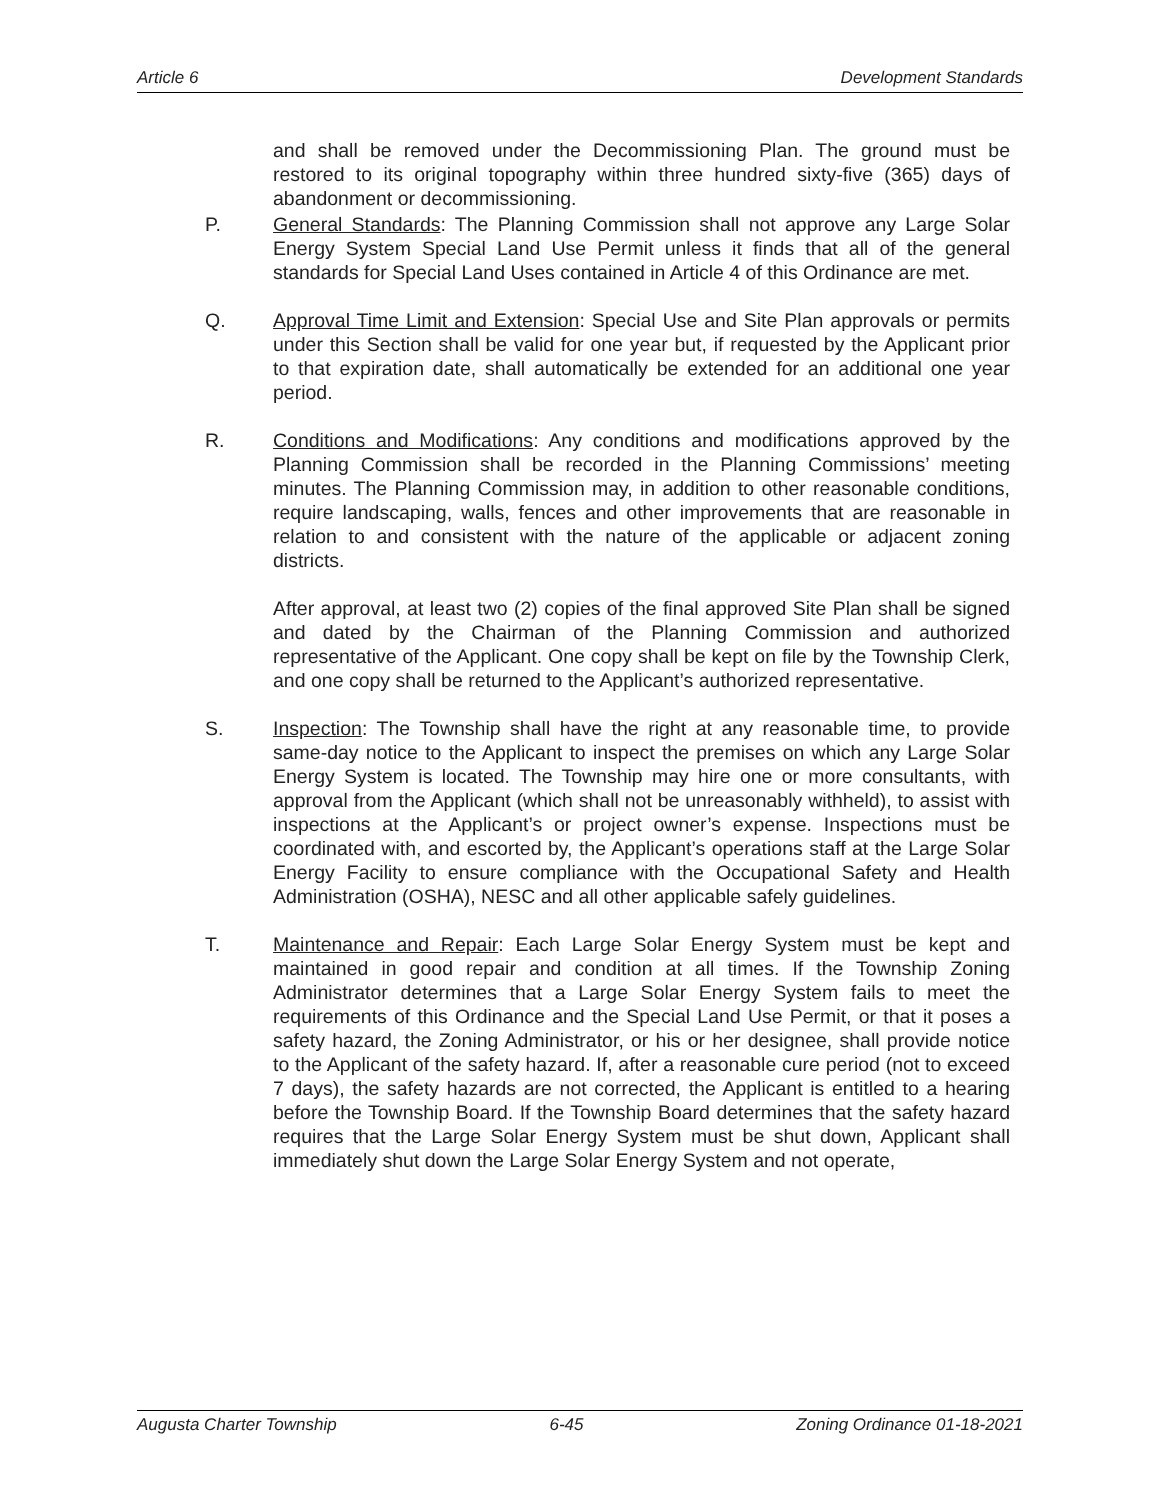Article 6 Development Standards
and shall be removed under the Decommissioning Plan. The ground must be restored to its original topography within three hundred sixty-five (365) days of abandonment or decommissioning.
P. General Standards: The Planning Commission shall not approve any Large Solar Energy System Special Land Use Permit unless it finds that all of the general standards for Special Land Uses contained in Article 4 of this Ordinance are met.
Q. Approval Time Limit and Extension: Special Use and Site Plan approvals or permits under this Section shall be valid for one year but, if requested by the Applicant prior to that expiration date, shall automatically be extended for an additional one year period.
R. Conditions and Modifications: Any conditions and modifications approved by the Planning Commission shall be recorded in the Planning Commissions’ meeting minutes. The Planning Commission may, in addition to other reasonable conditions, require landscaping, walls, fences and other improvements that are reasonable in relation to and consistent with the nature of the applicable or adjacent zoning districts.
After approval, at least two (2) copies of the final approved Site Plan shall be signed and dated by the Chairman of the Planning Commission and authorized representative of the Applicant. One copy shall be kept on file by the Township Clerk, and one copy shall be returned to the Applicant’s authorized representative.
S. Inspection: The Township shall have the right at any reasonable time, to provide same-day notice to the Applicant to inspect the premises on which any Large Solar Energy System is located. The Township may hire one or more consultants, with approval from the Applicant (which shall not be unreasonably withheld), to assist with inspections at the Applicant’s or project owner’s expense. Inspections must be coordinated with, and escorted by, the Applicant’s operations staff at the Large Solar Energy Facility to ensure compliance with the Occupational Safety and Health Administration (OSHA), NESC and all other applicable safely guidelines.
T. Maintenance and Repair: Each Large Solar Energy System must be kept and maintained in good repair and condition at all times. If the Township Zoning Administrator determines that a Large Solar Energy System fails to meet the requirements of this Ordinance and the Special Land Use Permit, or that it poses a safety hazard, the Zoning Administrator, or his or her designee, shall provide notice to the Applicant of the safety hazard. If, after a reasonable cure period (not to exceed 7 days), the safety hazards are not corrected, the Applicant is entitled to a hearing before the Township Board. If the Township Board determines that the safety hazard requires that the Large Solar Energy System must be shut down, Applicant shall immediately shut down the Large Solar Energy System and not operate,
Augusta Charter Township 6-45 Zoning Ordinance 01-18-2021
---
Required work: From the opening line of the listing above through the line bearing "Q. Approval Time", repeat each line exactly. Drop every picture.

Exercise result:
Article 6 Development Standards
and shall be removed under the Decommissioning Plan. The ground must be restored to its original topography within three hundred sixty-five (365) days of abandonment or decommissioning.
P. General Standards: The Planning Commission shall not approve any Large Solar Energy System Special Land Use Permit unless it finds that all of the general standards for Special Land Uses contained in Article 4 of this Ordinance are met.
Q. Approval Time Limit and Extension: Special Use and Site Plan approvals or permits under this Section shall be valid for one year but, if requested by the Applicant prior to that expiration date, shall automatically be extended for an additional one year period.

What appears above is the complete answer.